EU CBI programmes are largely closed or restricted:
• Cyprus — terminated November 2020 after EC infringement proceedings.
• Malta — Individual Investor Programme replaced by the Citizenship by Naturalisation for Exceptional Services by Direct Investment (CES-DI). Malta's programme was the subject of a 2024 European Court of Justice opinion finding it incompatible with the EU Treaty's loyalty obligations between Member States; Malta has appealed, but new applications are limited and uncertain.
Due diligence has tightened materially after the 2014-2024 wave of EU and US sanctions enforcement. Russian and Belarusian applicants have been excluded from most Caribbean programmes since 2022. Iranian applicants face additional screening. Any criminal record, OFAC entanglement, or sanctioned-jurisdiction connection is now generally disqualifying.
Sources
- St. Kitts and Nevis Citizenship by Investment Unit
- European Commission — Investor Citizenship Schemes Report
Last factual review: 2026-05-08.
Related terms
Golden Visa
A Golden Visa is residency-by-investment: non-EU/non-domestic applicants gain residence rights by investing in qualifying assets (property, funds, government bonds, or job-creating business) above a country-set threshold. Programmes vary widely in cost, physical-presence requirements, and whether they lead to citizenship. Portugal closed its real-estate route in October 2023; Spain ended its programme entirely in April 2025; Greece, Malta, and the Caribbean states remain open with different conditions.
Citizenship by Descent
Citizenship by descent (jus sanguinis, "right of blood") is the acquisition of citizenship through ancestry rather than birthplace or naturalisation.
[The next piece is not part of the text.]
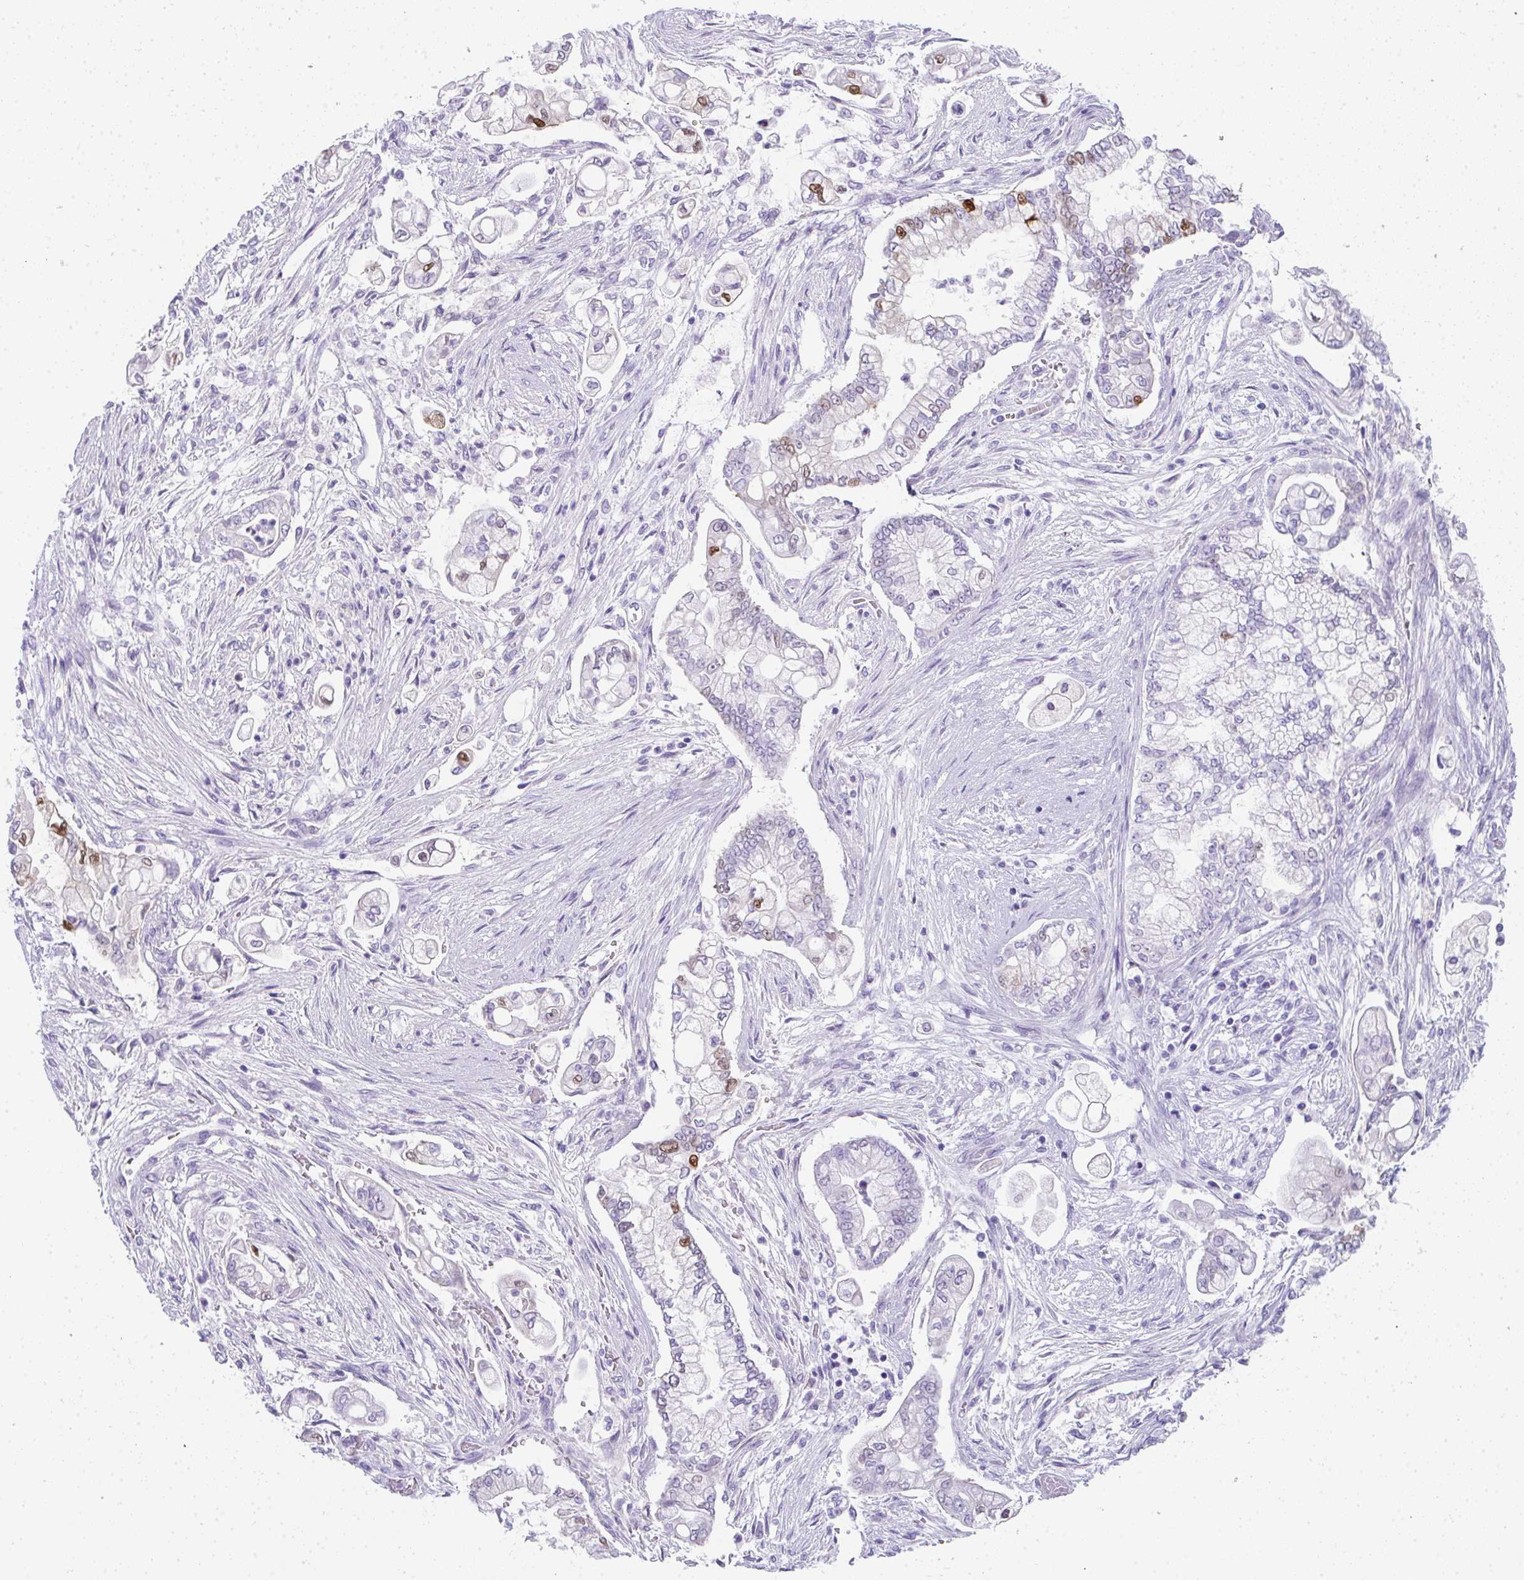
{"staining": {"intensity": "moderate", "quantity": "<25%", "location": "nuclear"}, "tissue": "pancreatic cancer", "cell_type": "Tumor cells", "image_type": "cancer", "snomed": [{"axis": "morphology", "description": "Adenocarcinoma, NOS"}, {"axis": "topography", "description": "Pancreas"}], "caption": "High-power microscopy captured an IHC photomicrograph of adenocarcinoma (pancreatic), revealing moderate nuclear staining in approximately <25% of tumor cells.", "gene": "TTC30B", "patient": {"sex": "female", "age": 69}}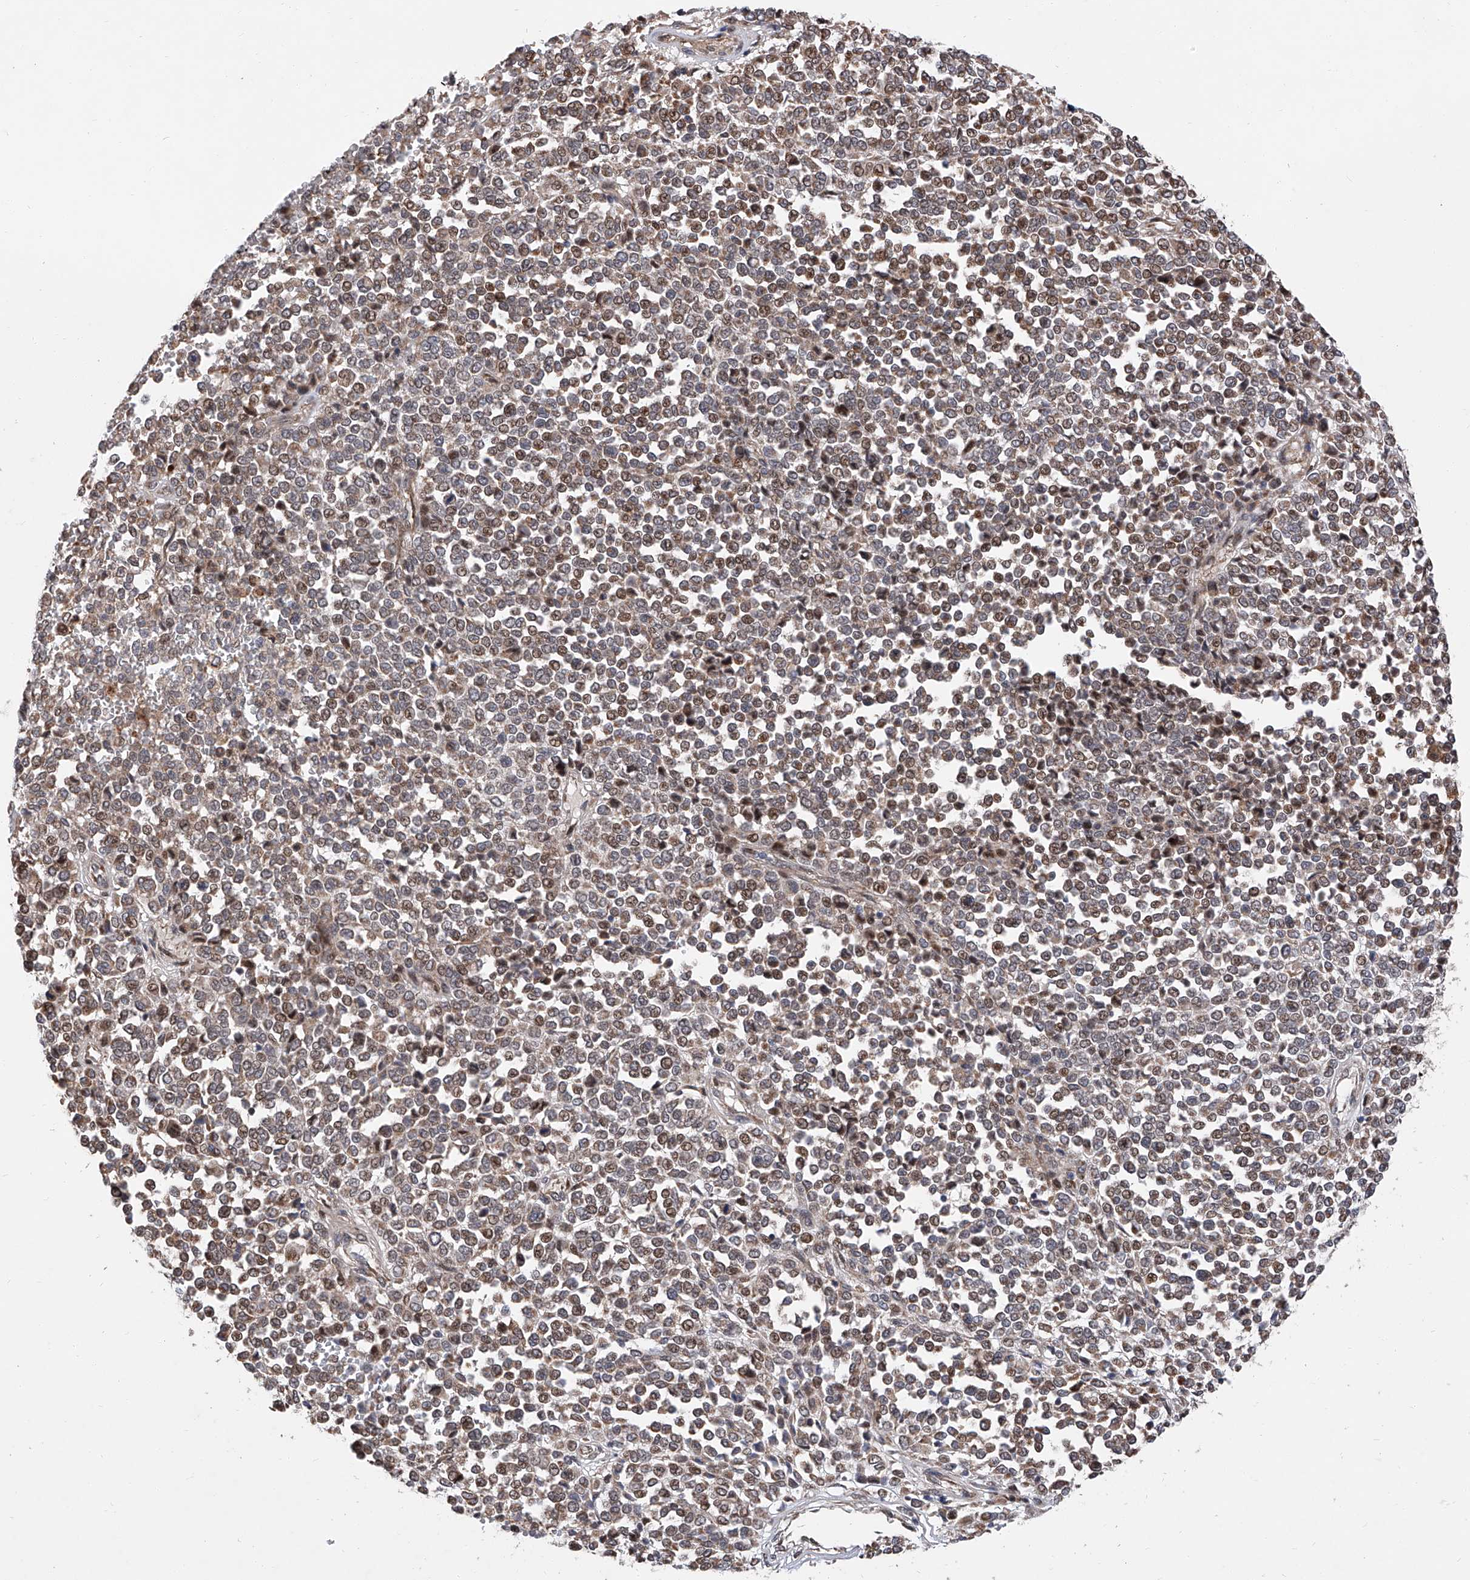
{"staining": {"intensity": "moderate", "quantity": ">75%", "location": "nuclear"}, "tissue": "melanoma", "cell_type": "Tumor cells", "image_type": "cancer", "snomed": [{"axis": "morphology", "description": "Malignant melanoma, Metastatic site"}, {"axis": "topography", "description": "Pancreas"}], "caption": "Melanoma stained with DAB IHC exhibits medium levels of moderate nuclear positivity in about >75% of tumor cells.", "gene": "FARP2", "patient": {"sex": "female", "age": 30}}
Generation depth, paperwork, and timeline vary wildly: Italy historically allowed unlimited generational descent (now restricted by the March 2025 reform); Ireland allows three generations; Germany, Hungary, Poland, Portugal Sephardic, and Spanish Sephardic each have specific routes. Often the fastest non-investment route to a second EU passport.
Permanent Residence (PR)
Permanent Residence is the immigration status that entitles a non-citizen to live in a country indefinitely without citizenship, with most resident rights including work, study, and access to social services. Acquired through years of continuous legal residence (typically 5 years in the EU, 5 in the US for most green-card categories, 4-5 in Australia/Canada/NZ). Often a stepping stone to citizenship after additional residence years.